6.3.1. DBMS Software
6.3.2. DBMS Utilities and Tools
6.3.3. Database Administration
Database Administration provides the policies, procedures, and technology to manage the physical databases of the enterprise.
Database Administration features include:
- Definition and management of physical databases that are derived from logical models
- Direct generation of physical specifications from logical models in the Metadata Repository
- Mandatory synchronization between logical and physical models
- Monitoring, tuning, and maintenance of the physical databases.
The Network facilitates connectivity between platforms and enables the transmission of data, voice, image, and video between locations to support business needs. The Data Warehouse Initiative requires network support in the form of LAN, WAN, and remote/mobile connectivity.

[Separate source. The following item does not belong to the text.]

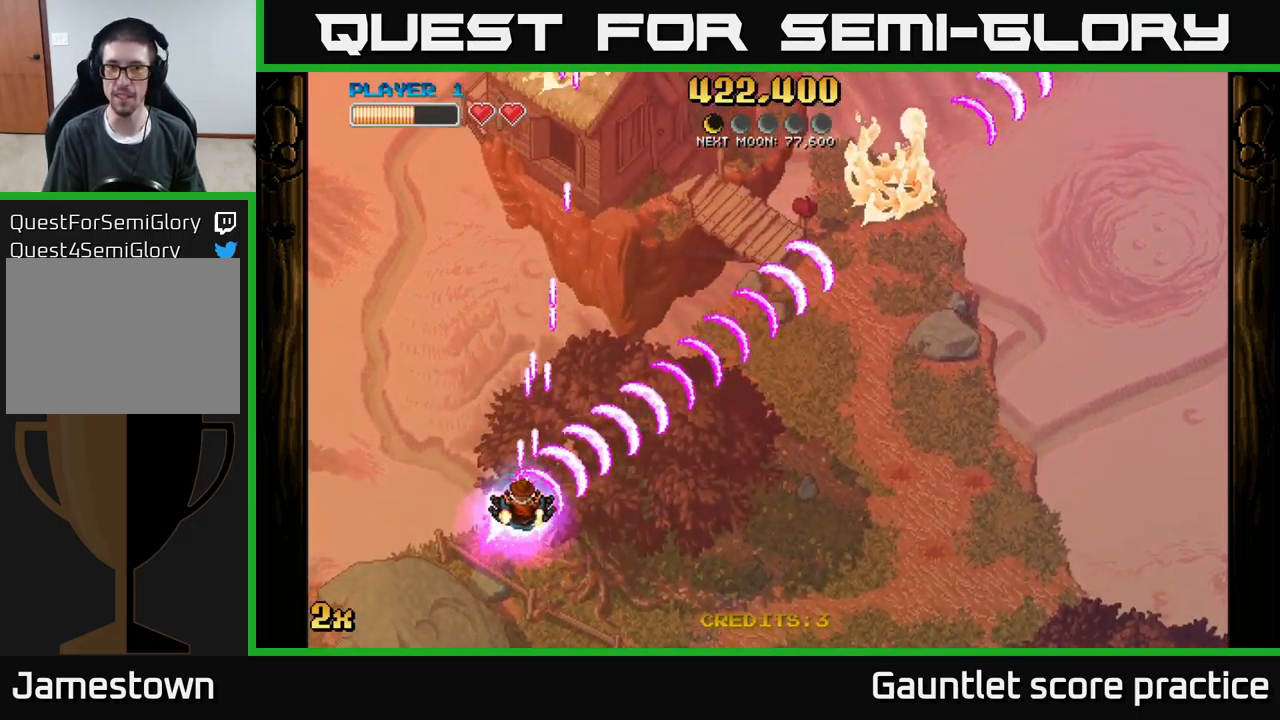
{"buttons": ["A", "X"], "left_stick": "right", "events": [[150, "left_stick", "left"], [200, "left_stick", "down-left"], [450, "left_stick", "right"], [500, "X", "down"]]}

Network features capable of supporting the Information Warehouse Domain and the Business Analysis Domain include:
- 7 day by 24 hour (7×24) operational availability
- Capacity in the form of:
- Megabyte to terabyte file transport between sites
- Moderate transaction traffic that can have potentially large result sets
- Sustaining fast transfer rates for sustained periods of time without any degradation of quality or throughput
- Dynamic bandwidth allocation to support burst transmission of large volumes of data between:
- Client tools and the Data Warehouse and/or Data Marts
- Data Warehouse file transfers and one or more Data Marts
- External / Operational Environment data and the Information Warehouse Domain
- Data Warehouse and Archived Data Storage
- Ubiquitous, performance oriented access from either a direct or remote connection
- Secure transportation of transaction data and files
- Delivery of a consistent level of performance
- Error free transmission of data or files.